Upon arrival to Belize City yesterday, I was greeted by a smell that I had somehow forgotten I remembered. The air outside of the airplane had the unique flavor that comes from humidity, garbage, and a faint whiff of sewage. We were greeted by the Barber family as we scurried through customs and were quickly hauled off in a van. During the brief drive to the Barber’s house, I looked out the window at the tropical city and was overwhelmed by memories of last year.
Memories of riding around a city surrounded by tuk-tuks while singing silly American songs at the top of our voices. Memories of walking through a dusty street, shadow hopping to hide from the sun. Memories of bartering in a sweaty marketplace over an uncut pineapple.
Memories I love. I couldn’t stop smiling. And nearly couldn’t stop myself from crying.
And it was the smell that did it.
I was so thrown off by how familiar that smell was! How could I feel like I had missed something I had forgotten? Something so unpleasant? Who misses the smell of sewage? What a strange person God has made me.
It’s morning now and we are all beginning to relax into our temporary home. We had a driven tour of some parts of the city last night and will be leaving for a walk around a different part in a little while. I can’t smell anything unusual anymore. Im sure I will catch it in small puffs throughout the rest of our time here, but for now I have adjusted to the scent that lingers in this city. I still keep smiling. I know this place is different from Cambodia. I am finding the differences slowly, and trying to be intentional that I remember them.
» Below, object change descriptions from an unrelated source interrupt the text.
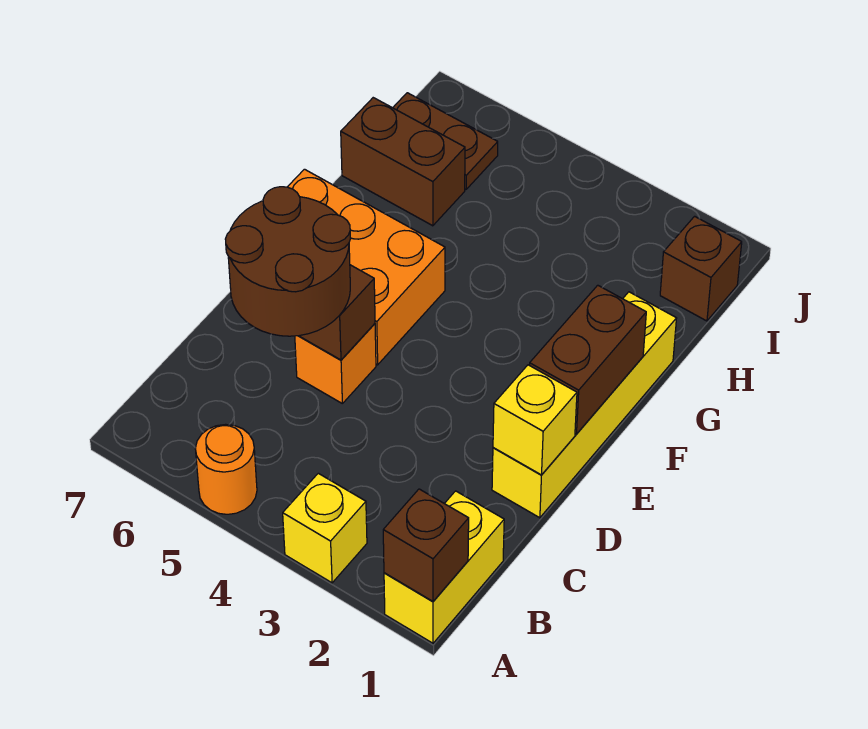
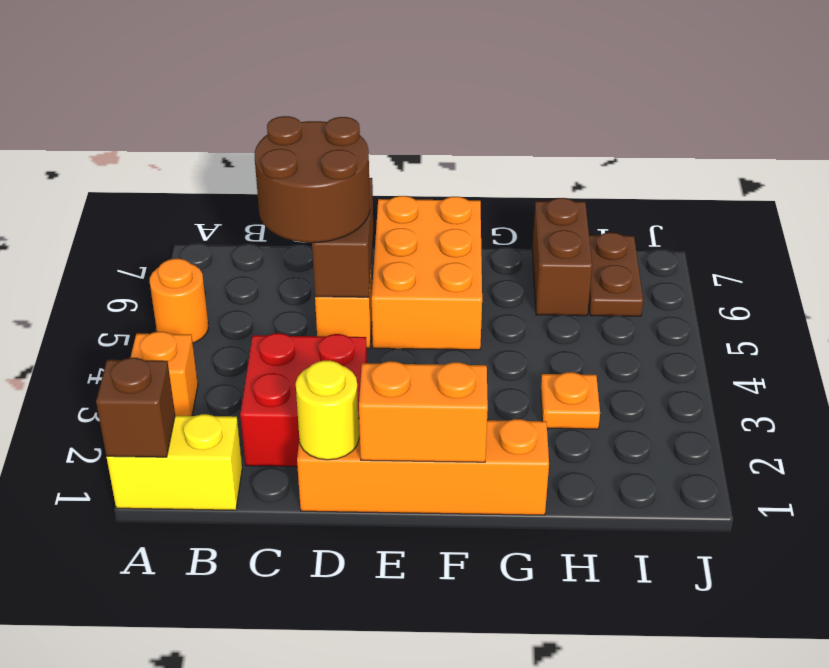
yellow brick A3 level 1 -> orange brick A3 level 1
none -> red brick C2:D3 level 1
yellow brick D1:G1 level 1 -> orange brick D1:G1 level 1
yellow brick D1 level 2 -> yellow round brick D1 level 2
brown brick E1:F1 level 2 -> orange brick E1:F1 level 2
none -> orange plate H3 level 1
brown brick I1 level 1 -> none

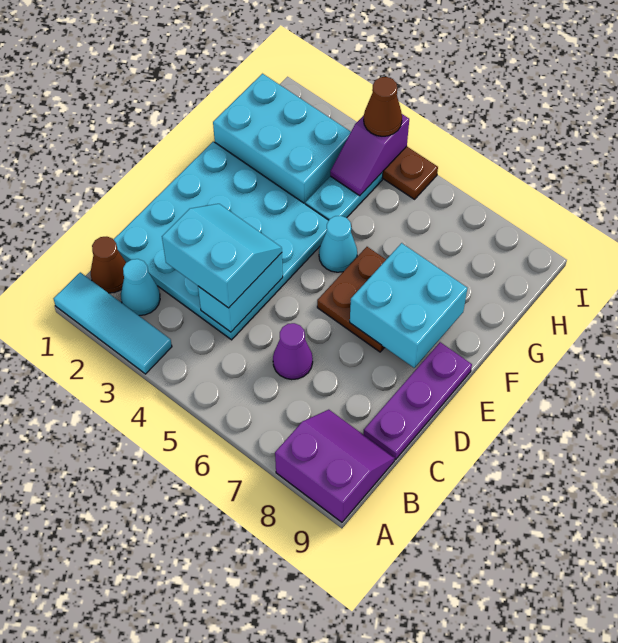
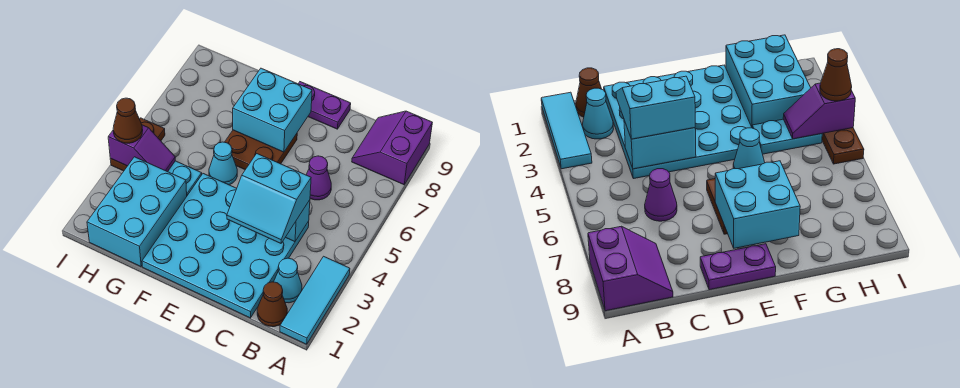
cyan slope C3:D4 level 3 top C -> cyan slope C3:D4 level 3 top 4
purple plate C9:E9 level 1 -> purple plate D9:E9 level 1

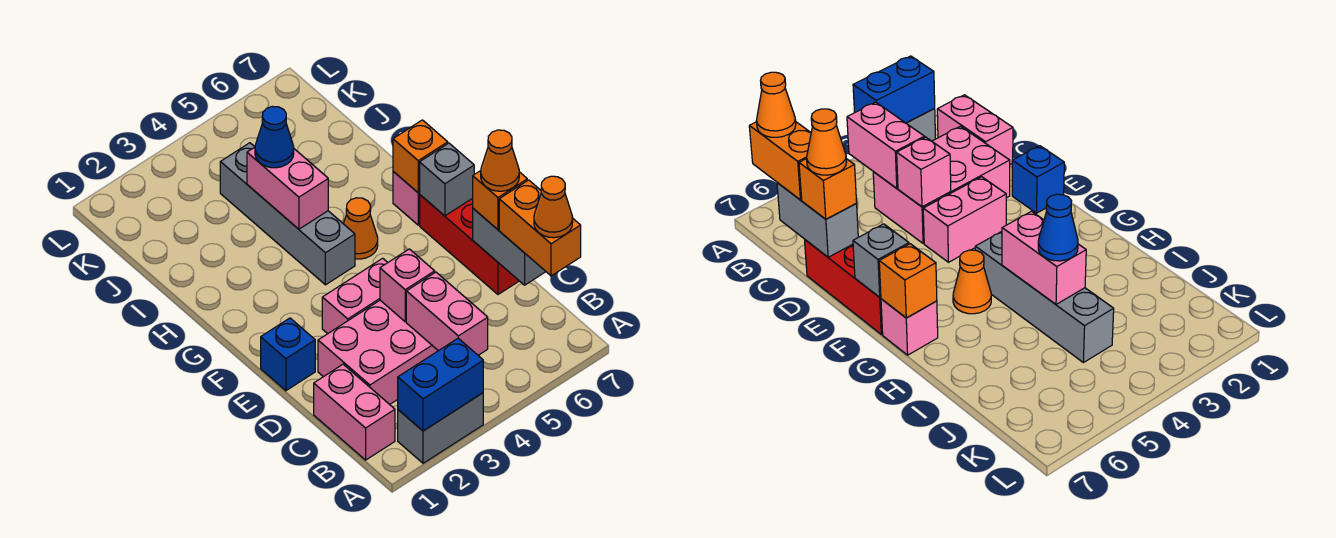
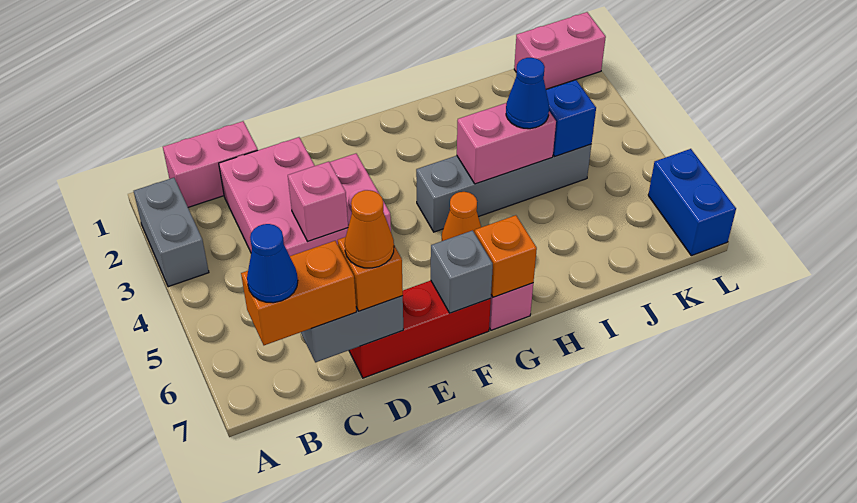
blue brick A2:A3 level 2 -> blue brick L6:L7 level 1
pink brick B4:C4 level 2 -> pink brick K1:L1 level 1
orange cone B7 level 4 -> blue cone B7 level 4
blue brick E1 level 1 -> blue brick J4 level 2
I want this experience to be new and not be tainted by un-met expectations or an unrealistic mind-set. Or by familiar scents. But there is something about the tropical culture that I think I have fallen in love with.
Maybe it’s just traveling that I love, or maybe it’s just the memories. Or maybe it’s something deeper. Whatever it is, I think… I hope… this is going to be a good trip. Humidity, garbage, and stench in all.